About this exercise: Go through the records line by line from the top and repeat each one exactly, ending with the line that contains "microscopy captured an".

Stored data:
+++

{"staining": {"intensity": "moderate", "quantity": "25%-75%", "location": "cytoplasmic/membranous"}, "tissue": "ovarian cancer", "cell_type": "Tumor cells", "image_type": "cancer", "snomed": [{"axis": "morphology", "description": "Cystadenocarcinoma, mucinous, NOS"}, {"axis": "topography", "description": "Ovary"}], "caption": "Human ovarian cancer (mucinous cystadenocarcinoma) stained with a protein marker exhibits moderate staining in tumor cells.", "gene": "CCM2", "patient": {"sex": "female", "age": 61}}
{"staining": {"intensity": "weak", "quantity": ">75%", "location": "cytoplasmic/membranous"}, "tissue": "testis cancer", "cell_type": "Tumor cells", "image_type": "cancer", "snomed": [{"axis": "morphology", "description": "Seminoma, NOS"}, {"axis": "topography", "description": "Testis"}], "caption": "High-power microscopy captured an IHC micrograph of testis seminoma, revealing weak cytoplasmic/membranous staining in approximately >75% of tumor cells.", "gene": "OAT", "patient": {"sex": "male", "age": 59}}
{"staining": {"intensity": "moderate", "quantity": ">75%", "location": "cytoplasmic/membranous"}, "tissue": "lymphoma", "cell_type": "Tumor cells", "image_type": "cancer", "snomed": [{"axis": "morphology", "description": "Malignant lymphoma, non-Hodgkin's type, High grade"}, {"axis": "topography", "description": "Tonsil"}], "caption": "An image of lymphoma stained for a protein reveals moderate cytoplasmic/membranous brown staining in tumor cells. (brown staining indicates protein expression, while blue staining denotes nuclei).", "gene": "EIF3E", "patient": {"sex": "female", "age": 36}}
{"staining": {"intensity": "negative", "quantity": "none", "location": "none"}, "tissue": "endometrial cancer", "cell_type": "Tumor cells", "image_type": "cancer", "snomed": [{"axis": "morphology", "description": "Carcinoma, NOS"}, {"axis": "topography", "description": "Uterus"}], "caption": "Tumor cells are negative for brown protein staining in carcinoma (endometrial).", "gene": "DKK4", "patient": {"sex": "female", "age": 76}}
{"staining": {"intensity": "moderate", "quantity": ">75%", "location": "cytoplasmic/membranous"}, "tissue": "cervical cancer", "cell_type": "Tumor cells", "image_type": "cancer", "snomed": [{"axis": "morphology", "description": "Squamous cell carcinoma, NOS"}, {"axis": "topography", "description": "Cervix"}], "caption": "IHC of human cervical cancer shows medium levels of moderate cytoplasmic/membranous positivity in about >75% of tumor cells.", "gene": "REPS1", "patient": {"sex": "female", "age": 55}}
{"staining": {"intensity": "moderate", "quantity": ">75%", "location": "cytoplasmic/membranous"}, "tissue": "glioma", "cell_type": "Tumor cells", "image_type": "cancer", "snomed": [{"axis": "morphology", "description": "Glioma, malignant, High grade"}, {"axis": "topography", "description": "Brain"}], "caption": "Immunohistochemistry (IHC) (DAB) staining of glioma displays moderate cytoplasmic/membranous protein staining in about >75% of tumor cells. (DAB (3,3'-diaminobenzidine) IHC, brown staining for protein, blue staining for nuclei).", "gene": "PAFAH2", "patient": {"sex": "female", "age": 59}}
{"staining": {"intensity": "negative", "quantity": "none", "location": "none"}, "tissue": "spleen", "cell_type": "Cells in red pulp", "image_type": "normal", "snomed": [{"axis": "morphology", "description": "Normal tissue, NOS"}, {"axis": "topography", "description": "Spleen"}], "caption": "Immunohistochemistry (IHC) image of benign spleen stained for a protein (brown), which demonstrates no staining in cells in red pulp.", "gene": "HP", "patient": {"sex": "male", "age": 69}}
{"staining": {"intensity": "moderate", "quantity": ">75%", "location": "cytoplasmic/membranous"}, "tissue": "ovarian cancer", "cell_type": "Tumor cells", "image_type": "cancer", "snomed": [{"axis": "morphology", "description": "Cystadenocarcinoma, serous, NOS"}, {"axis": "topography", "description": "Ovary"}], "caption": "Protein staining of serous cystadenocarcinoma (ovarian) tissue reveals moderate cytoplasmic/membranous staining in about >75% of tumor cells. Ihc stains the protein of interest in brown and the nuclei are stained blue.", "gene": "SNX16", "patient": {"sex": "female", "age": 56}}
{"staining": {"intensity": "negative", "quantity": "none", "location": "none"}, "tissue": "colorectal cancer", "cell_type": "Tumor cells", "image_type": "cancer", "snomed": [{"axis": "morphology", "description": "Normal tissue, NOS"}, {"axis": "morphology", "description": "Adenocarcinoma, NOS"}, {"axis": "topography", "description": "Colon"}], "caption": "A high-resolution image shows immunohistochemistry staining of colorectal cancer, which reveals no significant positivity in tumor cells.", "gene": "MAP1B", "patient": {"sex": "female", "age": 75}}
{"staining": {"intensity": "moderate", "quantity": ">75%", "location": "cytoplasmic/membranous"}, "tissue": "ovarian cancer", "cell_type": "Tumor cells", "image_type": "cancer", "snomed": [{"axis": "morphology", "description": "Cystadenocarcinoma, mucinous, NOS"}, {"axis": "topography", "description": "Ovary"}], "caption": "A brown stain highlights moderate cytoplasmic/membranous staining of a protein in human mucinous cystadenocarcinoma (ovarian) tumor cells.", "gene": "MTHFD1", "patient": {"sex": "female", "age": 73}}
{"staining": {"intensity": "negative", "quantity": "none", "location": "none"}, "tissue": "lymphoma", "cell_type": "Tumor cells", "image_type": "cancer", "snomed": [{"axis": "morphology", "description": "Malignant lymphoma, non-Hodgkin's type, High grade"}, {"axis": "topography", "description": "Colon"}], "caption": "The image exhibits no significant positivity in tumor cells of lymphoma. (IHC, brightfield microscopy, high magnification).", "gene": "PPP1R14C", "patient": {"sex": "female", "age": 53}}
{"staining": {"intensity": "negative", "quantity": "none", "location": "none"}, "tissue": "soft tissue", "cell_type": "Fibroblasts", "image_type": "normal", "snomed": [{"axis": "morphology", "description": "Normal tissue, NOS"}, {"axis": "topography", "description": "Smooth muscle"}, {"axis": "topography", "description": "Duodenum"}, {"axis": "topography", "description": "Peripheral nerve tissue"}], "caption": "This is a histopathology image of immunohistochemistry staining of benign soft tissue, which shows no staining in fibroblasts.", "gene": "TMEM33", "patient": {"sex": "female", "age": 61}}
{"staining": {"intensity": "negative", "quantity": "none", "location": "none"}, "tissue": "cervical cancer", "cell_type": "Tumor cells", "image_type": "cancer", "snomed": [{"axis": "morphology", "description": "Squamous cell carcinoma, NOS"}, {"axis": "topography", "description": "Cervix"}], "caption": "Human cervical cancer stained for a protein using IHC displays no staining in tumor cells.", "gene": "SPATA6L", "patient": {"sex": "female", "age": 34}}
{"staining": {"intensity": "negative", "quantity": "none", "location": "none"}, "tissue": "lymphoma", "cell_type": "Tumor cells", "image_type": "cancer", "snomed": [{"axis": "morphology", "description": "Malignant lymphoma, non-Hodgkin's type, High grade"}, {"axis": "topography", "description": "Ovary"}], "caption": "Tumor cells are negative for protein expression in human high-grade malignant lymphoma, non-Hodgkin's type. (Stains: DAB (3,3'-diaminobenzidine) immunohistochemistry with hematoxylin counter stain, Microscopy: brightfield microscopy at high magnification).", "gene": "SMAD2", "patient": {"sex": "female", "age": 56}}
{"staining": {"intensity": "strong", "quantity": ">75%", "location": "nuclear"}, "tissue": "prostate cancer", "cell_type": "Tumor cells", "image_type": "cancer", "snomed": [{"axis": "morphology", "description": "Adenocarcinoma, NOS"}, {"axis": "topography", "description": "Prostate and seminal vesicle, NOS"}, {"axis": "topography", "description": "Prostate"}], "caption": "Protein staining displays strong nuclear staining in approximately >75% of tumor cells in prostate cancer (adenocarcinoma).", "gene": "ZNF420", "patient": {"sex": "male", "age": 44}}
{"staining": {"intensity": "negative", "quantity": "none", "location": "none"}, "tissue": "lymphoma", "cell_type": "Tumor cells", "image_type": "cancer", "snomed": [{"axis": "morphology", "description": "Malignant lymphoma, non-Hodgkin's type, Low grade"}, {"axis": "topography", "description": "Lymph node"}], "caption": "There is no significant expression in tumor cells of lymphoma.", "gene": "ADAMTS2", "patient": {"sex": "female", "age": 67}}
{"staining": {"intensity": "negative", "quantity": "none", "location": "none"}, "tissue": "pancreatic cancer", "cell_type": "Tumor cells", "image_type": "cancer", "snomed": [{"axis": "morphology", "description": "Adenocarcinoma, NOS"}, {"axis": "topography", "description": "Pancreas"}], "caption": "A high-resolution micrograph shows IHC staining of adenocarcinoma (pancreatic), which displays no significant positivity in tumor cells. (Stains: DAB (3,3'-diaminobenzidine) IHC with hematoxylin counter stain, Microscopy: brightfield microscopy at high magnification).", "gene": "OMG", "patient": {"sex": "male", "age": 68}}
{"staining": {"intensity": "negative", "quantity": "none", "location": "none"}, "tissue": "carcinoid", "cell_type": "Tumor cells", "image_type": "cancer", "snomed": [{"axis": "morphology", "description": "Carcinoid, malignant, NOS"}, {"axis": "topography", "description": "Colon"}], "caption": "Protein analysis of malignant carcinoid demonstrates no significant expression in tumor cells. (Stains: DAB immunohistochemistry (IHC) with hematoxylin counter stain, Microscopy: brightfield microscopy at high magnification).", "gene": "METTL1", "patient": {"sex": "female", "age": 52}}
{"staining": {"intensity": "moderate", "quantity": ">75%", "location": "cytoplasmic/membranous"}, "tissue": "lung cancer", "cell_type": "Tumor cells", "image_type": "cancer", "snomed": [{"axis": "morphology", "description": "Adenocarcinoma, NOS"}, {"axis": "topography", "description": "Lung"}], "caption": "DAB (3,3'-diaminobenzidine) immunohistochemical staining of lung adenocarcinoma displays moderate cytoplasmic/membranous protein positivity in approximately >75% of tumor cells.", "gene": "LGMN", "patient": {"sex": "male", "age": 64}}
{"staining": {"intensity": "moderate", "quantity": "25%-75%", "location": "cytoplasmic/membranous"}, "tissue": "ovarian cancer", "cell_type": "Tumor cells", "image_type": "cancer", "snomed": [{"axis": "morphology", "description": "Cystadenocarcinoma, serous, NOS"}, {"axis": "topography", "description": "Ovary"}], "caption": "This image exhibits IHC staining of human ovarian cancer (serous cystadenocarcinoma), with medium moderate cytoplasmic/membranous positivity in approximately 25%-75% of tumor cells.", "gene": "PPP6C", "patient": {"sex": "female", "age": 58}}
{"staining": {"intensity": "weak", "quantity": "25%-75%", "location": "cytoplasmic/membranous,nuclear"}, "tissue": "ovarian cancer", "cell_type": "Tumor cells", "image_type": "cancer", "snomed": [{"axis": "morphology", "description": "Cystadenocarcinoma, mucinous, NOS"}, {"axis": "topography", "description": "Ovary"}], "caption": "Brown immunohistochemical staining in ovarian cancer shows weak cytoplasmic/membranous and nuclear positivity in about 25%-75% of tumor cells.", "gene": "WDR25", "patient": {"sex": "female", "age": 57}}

+++

Answer area:
{"staining": {"intensity": "moderate", "quantity": "25%-75%", "location": "cytoplasmic/membranous"}, "tissue": "ovarian cancer", "cell_type": "Tumor cells", "image_type": "cancer", "snomed": [{"axis": "morphology", "description": "Cystadenocarcinoma, mucinous, NOS"}, {"axis": "topography", "description": "Ovary"}], "caption": "Human ovarian cancer (mucinous cystadenocarcinoma) stained with a protein marker exhibits moderate staining in tumor cells.", "gene": "CCM2", "patient": {"sex": "female", "age": 61}}
{"staining": {"intensity": "weak", "quantity": ">75%", "location": "cytoplasmic/membranous"}, "tissue": "testis cancer", "cell_type": "Tumor cells", "image_type": "cancer", "snomed": [{"axis": "morphology", "description": "Seminoma, NOS"}, {"axis": "topography", "description": "Testis"}], "caption": "High-power microscopy captured an IHC micrograph of testis seminoma, revealing weak cytoplasmic/membranous staining in approximately >75% of tumor cells.", "gene": "OAT", "patient": {"sex": "male", "age": 59}}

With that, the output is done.